I am interested how to they to the following:
(because of my English some phrases can be strange :) )

Let assume that we need a software for a big airline company with 200 airports far away each other, each having 10 software clients.

The system uses 3 tire architecture.

Is there only one middle tire (probably cluster of application servers) that all clients connects to, or each airport has his own database, application server (independent identical systems) and over night the dbs are synchronized to a central warehouse?

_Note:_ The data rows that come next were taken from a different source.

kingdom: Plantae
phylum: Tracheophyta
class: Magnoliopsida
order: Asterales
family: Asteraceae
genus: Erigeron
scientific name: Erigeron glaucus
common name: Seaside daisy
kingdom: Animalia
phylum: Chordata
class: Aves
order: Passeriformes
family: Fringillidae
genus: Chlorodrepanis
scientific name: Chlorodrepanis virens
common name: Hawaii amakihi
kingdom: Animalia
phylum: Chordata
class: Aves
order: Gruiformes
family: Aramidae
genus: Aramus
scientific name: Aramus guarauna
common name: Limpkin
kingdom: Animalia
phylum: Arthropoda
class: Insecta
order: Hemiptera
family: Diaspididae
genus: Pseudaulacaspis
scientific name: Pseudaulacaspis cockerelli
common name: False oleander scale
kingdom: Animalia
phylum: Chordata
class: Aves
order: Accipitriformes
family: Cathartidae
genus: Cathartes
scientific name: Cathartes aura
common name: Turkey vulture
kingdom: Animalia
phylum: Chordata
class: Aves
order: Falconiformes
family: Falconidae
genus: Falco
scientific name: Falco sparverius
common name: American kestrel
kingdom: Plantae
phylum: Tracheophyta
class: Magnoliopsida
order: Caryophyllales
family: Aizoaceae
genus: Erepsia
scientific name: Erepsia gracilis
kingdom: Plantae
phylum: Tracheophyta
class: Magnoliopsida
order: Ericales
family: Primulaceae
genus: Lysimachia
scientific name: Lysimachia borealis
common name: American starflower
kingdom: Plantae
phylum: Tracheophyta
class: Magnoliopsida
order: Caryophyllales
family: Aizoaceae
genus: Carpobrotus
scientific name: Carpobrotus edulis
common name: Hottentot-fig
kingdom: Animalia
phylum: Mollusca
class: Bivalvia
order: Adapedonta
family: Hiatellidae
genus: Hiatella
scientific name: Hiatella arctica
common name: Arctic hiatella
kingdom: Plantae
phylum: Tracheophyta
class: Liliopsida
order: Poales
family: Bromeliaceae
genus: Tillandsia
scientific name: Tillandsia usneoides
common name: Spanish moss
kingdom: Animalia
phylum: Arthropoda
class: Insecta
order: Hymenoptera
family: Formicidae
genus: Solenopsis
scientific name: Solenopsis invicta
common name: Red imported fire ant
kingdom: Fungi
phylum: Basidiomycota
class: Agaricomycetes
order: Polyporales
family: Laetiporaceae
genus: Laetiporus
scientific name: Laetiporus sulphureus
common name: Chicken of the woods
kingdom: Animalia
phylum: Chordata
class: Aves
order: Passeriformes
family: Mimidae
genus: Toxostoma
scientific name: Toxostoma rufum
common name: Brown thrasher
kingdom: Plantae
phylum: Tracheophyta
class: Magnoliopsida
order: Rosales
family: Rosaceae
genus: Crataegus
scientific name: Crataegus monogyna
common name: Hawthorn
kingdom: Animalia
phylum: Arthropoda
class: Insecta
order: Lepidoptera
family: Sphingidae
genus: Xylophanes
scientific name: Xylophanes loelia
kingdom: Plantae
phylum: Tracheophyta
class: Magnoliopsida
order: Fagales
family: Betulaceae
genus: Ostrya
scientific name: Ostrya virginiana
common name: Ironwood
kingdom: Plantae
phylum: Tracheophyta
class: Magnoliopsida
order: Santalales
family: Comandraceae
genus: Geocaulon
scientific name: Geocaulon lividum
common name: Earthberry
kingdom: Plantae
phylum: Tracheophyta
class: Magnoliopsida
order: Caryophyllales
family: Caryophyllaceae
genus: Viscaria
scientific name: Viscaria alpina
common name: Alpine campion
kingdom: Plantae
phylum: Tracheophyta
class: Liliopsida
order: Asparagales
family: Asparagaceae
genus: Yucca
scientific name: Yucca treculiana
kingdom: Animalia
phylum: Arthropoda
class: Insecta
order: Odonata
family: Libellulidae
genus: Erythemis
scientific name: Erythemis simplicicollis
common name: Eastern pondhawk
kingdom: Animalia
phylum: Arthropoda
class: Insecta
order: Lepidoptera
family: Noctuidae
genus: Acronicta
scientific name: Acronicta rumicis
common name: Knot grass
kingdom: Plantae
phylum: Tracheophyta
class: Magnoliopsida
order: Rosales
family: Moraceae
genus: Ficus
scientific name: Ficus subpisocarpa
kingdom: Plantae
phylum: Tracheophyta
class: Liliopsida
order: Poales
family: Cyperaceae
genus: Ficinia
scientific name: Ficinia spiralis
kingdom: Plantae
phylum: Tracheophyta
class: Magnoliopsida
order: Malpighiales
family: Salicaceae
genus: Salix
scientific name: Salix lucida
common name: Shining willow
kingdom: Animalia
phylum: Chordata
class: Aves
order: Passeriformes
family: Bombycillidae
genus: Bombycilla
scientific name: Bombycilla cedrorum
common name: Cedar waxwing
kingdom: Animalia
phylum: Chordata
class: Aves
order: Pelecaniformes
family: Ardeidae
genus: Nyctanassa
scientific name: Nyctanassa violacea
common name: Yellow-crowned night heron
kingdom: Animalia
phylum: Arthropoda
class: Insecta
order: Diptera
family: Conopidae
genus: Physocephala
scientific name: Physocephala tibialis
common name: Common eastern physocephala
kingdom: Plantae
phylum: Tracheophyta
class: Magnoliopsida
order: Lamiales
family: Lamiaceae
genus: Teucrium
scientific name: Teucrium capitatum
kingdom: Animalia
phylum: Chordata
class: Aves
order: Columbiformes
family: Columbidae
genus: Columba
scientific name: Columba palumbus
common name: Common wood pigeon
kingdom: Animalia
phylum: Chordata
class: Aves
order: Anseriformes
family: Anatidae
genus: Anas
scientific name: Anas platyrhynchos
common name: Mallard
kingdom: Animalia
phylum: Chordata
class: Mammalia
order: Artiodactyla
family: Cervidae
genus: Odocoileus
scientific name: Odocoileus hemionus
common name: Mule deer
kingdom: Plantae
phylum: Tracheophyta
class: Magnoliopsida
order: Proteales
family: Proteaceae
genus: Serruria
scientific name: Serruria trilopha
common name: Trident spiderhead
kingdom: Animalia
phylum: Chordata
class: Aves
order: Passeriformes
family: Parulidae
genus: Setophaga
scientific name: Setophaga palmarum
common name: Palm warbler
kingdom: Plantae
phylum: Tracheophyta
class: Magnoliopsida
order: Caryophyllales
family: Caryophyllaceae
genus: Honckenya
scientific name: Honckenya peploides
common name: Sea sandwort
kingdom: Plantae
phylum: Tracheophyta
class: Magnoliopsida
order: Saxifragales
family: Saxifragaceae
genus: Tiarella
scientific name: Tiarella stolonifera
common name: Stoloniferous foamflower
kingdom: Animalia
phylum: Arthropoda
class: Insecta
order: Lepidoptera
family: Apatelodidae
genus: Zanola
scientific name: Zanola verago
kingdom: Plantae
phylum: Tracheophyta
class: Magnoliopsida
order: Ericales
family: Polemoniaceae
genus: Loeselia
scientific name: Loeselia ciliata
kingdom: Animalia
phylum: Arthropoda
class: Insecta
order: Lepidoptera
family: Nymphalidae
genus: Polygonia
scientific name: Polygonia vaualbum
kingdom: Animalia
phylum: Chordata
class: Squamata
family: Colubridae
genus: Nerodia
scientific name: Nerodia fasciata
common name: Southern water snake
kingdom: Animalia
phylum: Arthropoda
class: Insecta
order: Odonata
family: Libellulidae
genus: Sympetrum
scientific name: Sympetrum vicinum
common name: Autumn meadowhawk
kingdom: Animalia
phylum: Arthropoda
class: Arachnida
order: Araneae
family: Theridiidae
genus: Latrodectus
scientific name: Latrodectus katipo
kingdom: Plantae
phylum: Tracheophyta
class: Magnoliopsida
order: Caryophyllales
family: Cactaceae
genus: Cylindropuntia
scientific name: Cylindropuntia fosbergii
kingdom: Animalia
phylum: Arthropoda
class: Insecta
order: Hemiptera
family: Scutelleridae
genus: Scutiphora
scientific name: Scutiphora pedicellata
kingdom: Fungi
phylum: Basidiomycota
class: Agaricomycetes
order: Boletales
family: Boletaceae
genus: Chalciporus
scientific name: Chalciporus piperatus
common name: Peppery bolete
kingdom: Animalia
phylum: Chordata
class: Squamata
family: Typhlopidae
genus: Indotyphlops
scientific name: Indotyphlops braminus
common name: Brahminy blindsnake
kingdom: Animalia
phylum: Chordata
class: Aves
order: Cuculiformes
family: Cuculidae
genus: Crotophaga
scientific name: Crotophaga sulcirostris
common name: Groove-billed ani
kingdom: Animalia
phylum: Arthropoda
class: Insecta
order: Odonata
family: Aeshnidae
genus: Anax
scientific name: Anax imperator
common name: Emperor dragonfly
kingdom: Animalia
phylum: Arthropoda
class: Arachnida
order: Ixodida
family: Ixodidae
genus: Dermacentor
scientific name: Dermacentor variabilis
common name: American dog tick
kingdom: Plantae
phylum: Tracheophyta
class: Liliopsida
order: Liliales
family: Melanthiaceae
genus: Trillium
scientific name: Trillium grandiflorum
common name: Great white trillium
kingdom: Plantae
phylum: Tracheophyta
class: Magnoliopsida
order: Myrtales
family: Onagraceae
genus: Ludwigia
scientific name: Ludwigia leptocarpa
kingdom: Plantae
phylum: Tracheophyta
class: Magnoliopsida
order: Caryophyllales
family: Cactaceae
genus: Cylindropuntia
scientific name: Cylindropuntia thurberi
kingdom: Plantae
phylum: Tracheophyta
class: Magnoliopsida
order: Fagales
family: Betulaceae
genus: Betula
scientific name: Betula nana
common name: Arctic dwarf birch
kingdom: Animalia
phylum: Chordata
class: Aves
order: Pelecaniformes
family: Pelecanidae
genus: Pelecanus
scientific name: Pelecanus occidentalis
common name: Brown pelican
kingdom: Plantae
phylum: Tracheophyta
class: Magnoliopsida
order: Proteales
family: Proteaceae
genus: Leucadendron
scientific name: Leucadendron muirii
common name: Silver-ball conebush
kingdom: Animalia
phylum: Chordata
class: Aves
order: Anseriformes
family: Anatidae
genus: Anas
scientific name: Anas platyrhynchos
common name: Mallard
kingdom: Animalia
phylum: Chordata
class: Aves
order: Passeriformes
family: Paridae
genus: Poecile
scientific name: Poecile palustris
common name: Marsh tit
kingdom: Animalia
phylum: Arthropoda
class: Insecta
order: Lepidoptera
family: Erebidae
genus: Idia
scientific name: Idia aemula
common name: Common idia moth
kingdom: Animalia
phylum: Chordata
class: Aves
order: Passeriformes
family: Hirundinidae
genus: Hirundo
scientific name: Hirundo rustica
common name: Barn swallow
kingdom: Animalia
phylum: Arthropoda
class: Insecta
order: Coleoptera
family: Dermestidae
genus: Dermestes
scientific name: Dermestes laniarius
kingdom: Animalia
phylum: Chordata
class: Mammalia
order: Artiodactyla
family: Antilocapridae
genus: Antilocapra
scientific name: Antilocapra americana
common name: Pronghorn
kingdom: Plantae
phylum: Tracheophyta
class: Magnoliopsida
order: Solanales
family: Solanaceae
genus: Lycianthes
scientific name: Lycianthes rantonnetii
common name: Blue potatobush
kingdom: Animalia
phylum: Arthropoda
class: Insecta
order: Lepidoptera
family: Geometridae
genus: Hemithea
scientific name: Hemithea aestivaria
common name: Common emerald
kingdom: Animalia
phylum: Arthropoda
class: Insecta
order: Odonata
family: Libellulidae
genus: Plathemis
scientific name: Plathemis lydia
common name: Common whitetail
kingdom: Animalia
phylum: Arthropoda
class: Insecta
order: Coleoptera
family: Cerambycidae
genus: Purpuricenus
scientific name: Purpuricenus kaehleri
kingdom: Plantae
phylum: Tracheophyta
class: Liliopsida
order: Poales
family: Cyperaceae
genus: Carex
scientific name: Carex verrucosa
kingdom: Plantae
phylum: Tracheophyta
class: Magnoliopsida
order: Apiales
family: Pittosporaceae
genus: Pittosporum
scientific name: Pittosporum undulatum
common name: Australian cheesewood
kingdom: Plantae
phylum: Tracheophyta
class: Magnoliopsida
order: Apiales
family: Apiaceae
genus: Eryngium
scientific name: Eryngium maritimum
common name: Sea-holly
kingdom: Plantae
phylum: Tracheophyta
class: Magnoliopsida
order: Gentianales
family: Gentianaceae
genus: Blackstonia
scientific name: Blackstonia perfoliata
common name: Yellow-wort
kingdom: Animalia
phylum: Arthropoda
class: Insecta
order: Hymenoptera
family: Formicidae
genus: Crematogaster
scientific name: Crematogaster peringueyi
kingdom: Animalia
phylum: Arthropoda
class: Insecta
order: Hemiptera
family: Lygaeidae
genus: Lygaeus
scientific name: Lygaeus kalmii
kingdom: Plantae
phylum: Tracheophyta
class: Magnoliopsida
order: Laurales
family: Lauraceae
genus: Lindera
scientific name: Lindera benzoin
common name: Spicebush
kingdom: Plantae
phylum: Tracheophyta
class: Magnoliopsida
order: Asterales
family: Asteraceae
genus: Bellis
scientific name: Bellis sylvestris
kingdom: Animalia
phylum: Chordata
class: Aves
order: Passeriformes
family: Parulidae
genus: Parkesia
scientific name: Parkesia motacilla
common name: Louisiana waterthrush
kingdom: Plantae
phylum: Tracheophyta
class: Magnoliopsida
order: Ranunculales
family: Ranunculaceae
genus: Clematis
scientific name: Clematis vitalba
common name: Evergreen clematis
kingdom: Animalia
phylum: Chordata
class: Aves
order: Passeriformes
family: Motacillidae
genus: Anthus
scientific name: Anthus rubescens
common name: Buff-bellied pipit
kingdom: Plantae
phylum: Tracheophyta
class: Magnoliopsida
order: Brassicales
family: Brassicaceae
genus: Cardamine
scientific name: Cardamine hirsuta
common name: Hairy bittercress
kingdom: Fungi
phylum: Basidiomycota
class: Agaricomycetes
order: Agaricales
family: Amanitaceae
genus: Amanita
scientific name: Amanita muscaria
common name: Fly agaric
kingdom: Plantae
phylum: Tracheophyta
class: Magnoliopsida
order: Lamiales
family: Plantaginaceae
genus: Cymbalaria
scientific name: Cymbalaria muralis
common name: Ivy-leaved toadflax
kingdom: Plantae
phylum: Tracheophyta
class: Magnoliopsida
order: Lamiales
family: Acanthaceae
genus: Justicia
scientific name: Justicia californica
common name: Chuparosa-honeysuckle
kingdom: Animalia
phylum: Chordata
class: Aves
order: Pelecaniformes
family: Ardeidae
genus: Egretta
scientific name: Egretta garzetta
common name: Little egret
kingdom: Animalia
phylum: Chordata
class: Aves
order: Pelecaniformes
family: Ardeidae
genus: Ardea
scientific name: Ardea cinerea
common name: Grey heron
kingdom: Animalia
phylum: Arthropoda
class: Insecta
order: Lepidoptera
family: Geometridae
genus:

If all clients connect to the same middle tire, and this tire is very very far away, how do they handle connection errors ? Can they afford the internet latency ?

Regards

A: 

It depends!

  • What internet connections exists, bandwidth / latency / reliability.
  • How much data will be transferred.
  • What are the availability requirements, is this flight control or work time reporting?
  • How often will data change
  • Should changes from one user propagate to other users at other airports as soon as possible?
  • Are there synchronization requirements, like booking of flight tickets (if one airport books a seat on a given flight, other airports must immediately be blocked from booking that seat on that flight)
Albin Sunnanbo
A: 

There are many different ways to develop a n-tier architecture. The one they choose depends on their specific requirements.

If they need to absolutely make sure the software can operate even if there is no Internet connectivity, and up-to-date data is not important, then they could use a database at each location.

If they can tolerate network connectivity problems but they need to ensure all data is up-to-date, then it could be a web application, with all tiers in one location, with a web browser acting as a thin client.

Or a rich client could connect to a middle-tier application server at a central location.

In any case, connectivity problems are outside of the domain of the software -- in this case, it becomes important to establish a service level agreement (SLA) with the network provider and arrange for backup connections to ensure reliable network operation.